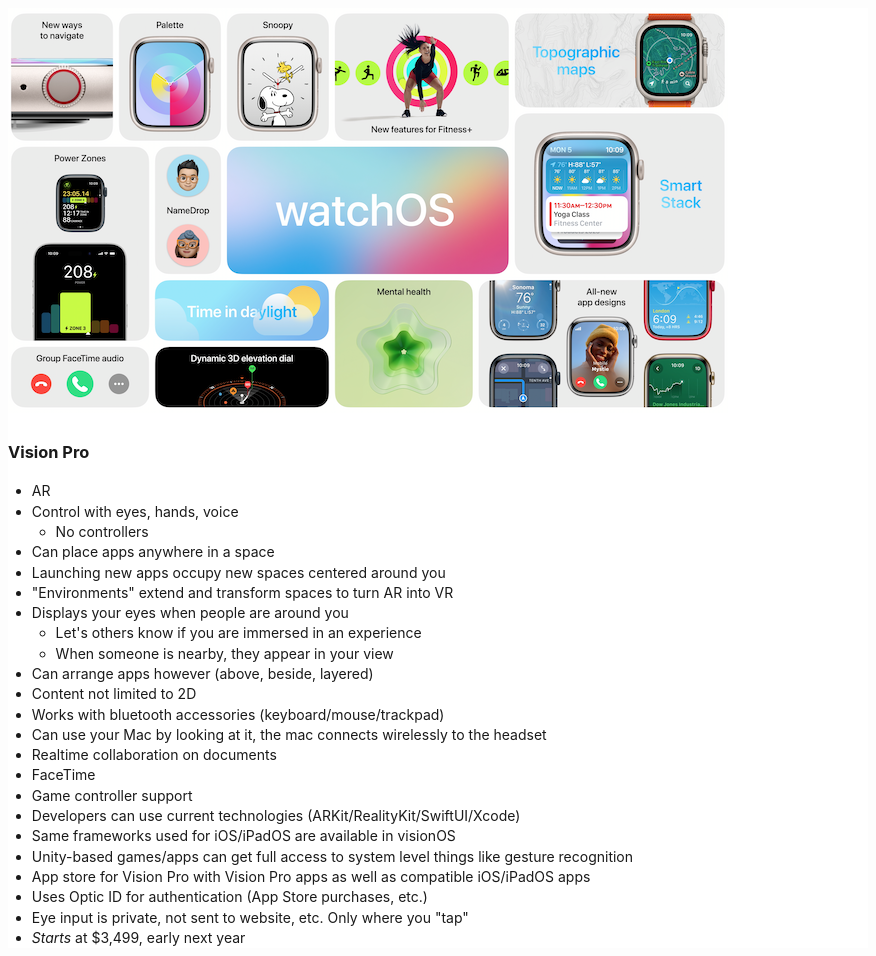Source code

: ![](images/keynote/watchos_features.png)

### **Vision Pro**

* AR
* Control with eyes, hands, voice
    * No controllers
* Can place apps anywhere in a space
* Launching new apps occupy new spaces centered around you
* "Environments" extend and transform spaces to turn AR into VR
* Displays your eyes when people are around you
    * Let's others know if you are immersed in an experience
    * When someone is nearby, they appear in your view
* Can arrange apps however (above, beside, layered)
* Content not limited to 2D
* Works with bluetooth accessories (keyboard/mouse/trackpad)
* Can use your Mac by looking at it, the mac connects wirelessly to the headset
* Realtime collaboration on documents
* FaceTime
* Game controller support
* Developers can use current technologies (ARKit/RealityKit/SwiftUI/Xcode)
* Same frameworks used for iOS/iPadOS are available in visionOS
* Unity-based games/apps can get full access to system level things like gesture recognition
* App store for Vision Pro with Vision Pro apps as well as compatible iOS/iPadOS apps
* Uses Optic ID for authentication (App Store purchases, etc.)
* Eye input is private, not sent to website, etc. Only where you "tap"
* _Starts_ at $3,499, early next year
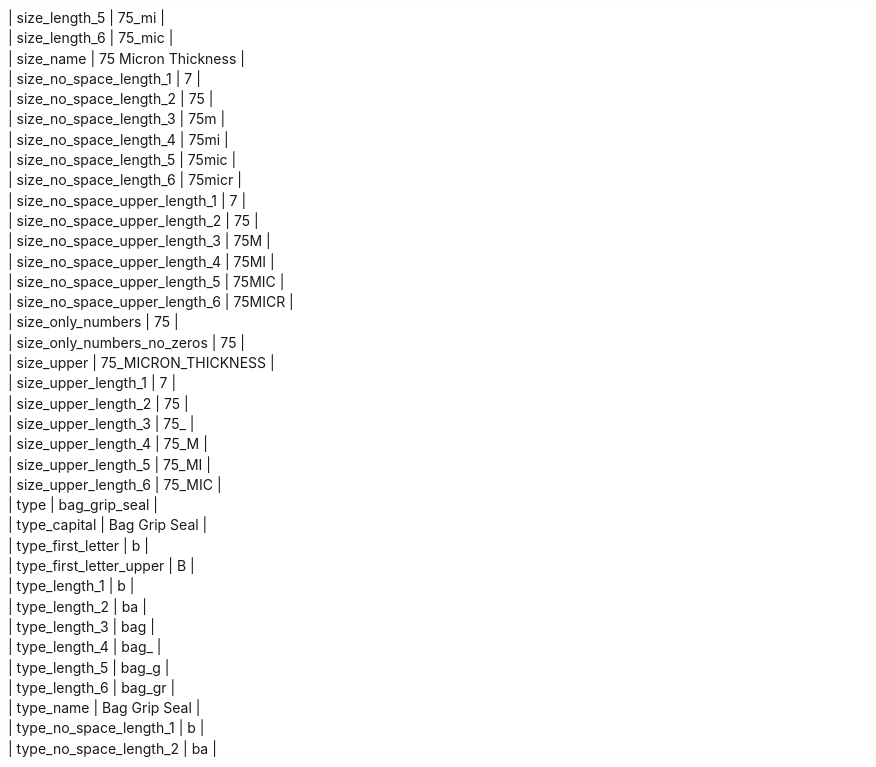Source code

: | size_length_5 | 75_mi |  
| size_length_6 | 75_mic |  
| size_name | 75 Micron Thickness |  
| size_no_space_length_1 | 7 |  
| size_no_space_length_2 | 75 |  
| size_no_space_length_3 | 75m |  
| size_no_space_length_4 | 75mi |  
| size_no_space_length_5 | 75mic |  
| size_no_space_length_6 | 75micr |  
| size_no_space_upper_length_1 | 7 |  
| size_no_space_upper_length_2 | 75 |  
| size_no_space_upper_length_3 | 75M |  
| size_no_space_upper_length_4 | 75MI |  
| size_no_space_upper_length_5 | 75MIC |  
| size_no_space_upper_length_6 | 75MICR |  
| size_only_numbers | 75 |  
| size_only_numbers_no_zeros | 75 |  
| size_upper | 75_MICRON_THICKNESS |  
| size_upper_length_1 | 7 |  
| size_upper_length_2 | 75 |  
| size_upper_length_3 | 75_ |  
| size_upper_length_4 | 75_M |  
| size_upper_length_5 | 75_MI |  
| size_upper_length_6 | 75_MIC |  
| type | bag_grip_seal |  
| type_capital | Bag Grip Seal |  
| type_first_letter | b |  
| type_first_letter_upper | B |  
| type_length_1 | b |  
| type_length_2 | ba |  
| type_length_3 | bag |  
| type_length_4 | bag_ |  
| type_length_5 | bag_g |  
| type_length_6 | bag_gr |  
| type_name | Bag Grip Seal |  
| type_no_space_length_1 | b |  
| type_no_space_length_2 | ba |  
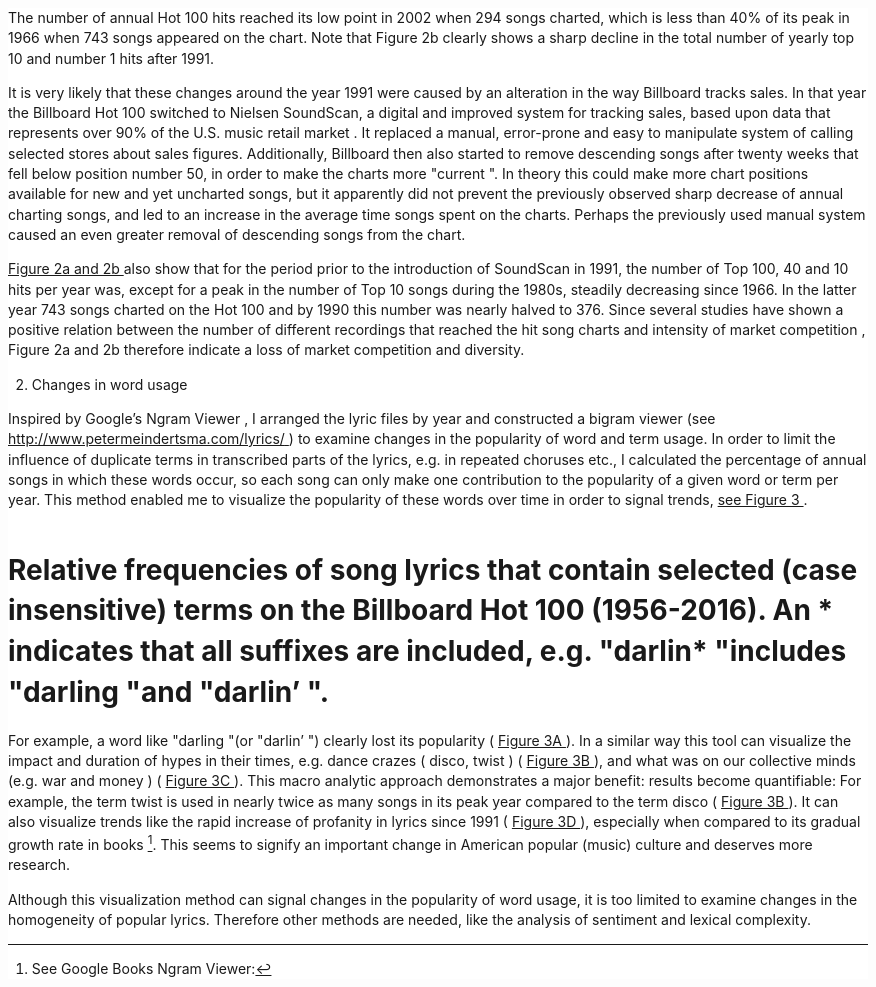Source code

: The number of annual Hot 100 hits reached its low point in 2002 when 294 songs charted, which is less than 40% of its peak in 1966 when 743 songs appeared on the chart. Note that Figure 2b clearly shows a sharp decline in the total number of yearly top 10 and number 1 hits after 1991. 

It is very likely that these changes around the year 1991 were caused by an alteration in the way Billboard tracks sales. In that year the Billboard Hot 100 switched to Nielsen SoundScan, a digital and improved system for tracking sales, based upon data that represents over 90% of the U.S. music retail market . It replaced a manual, error-prone and easy to manipulate system of calling selected stores about sales figures. Additionally, Billboard then also started to remove descending songs after twenty weeks that fell below position number 50, in order to make the charts more "current ". In theory this could make more chart positions available for new and yet uncharted songs, but it apparently did not prevent the previously observed sharp decrease of annual charting songs, and led to an increase in the average time songs spent on the charts. Perhaps the previously used manual system caused an even greater removal of descending songs from the chart. 

[Figure 2a and 2b ](#figure02)also show that for the period prior to the introduction of SoundScan in 1991, the number of Top 100, 40 and 10 hits per year was, except for a peak in the number of Top 10 songs during the 1980s, steadily decreasing since 1966. In the latter year 743 songs charted on the Hot 100 and by 1990 this number was nearly halved to 376. Since several studies have shown a positive relation between the number of different recordings that reached the hit song charts and intensity of market competition , Figure 2a and 2b therefore indicate a loss of market competition and diversity. 

2. Changes in word usage 

Inspired by Google’s Ngram Viewer , I arranged the lyric files by year and constructed a bigram viewer (see [http://www.petermeindertsma.com/lyrics/ ](http://www.petermeindertsma.com/lyrics/)) to examine changes in the popularity of word and term usage. In order to limit the influence of duplicate terms in transcribed parts of the lyrics, e.g. in repeated choruses etc., I calculated the percentage of annual songs in which these words occur, so each song can only make one contribution to the popularity of a given word or term per year. This method enabled me to visualize the popularity of these words over time in order to signal trends, [see Figure 3 ](#figure03). 


# Relative frequencies of song lyrics that contain selected (case insensitive) terms on the Billboard Hot 100 (1956-2016). An * indicates that all suffixes are included, e.g. "darlin* "includes "darling "and "darlin’ ". 


For example, a word like "darling "(or "darlin’ ") clearly lost its popularity ( [Figure 3A ](#figure03)). In a similar way this tool can visualize the impact and duration of hypes in their times, e.g. dance crazes ( disco, twist ) ( [Figure 3B ](#figure03)), and what was on our collective minds (e.g. war and money ) ( [Figure 3C ](#figure03)). This macro analytic approach demonstrates a major benefit: results become quantifiable: For example, the term twist is used in nearly twice as many songs in its peak year compared to the term disco ( [Figure 3B ](#figure03)). It can also visualize trends like the rapid increase of profanity in lyrics since 1991 ( [Figure 3D ](#figure03)), especially when compared to its gradual growth rate in books [^3]. This seems to signify an important change in American popular (music) culture and deserves more research. 

Although this visualization method can signal changes in the popularity of word usage, it is too limited to examine changes in the homogeneity of popular lyrics. Therefore other methods are needed, like the analysis of sentiment and lexical complexity. 


[^1]: To obtain lyrics from online archives, a parser was written in Perl.
[^2]: The lyrics were
[^3]: See Google Books Ngram Viewer:
[^4]: The number of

◇ ◇ ◇

Task:
Each line above that includes the word "Google" is to be copied.

Finished exercise:
Inspired by Google’s Ngram Viewer , I arranged the lyric files by year and constructed a bigram viewer (see [http://www.petermeindertsma.com/lyrics/ ](http://www.petermeindertsma.com/lyrics/)) to examine changes in the popularity of word and term usage. In order to limit the influence of duplicate terms in transcribed parts of the lyrics, e.g. in repeated choruses etc., I calculated the percentage of annual songs in which these words occur, so each song can only make one contribution to the popularity of a given word or term per year. This method enabled me to visualize the popularity of these words over time in order to signal trends, [see Figure 3 ](#figure03). 
[^3]: See Google Books Ngram Viewer:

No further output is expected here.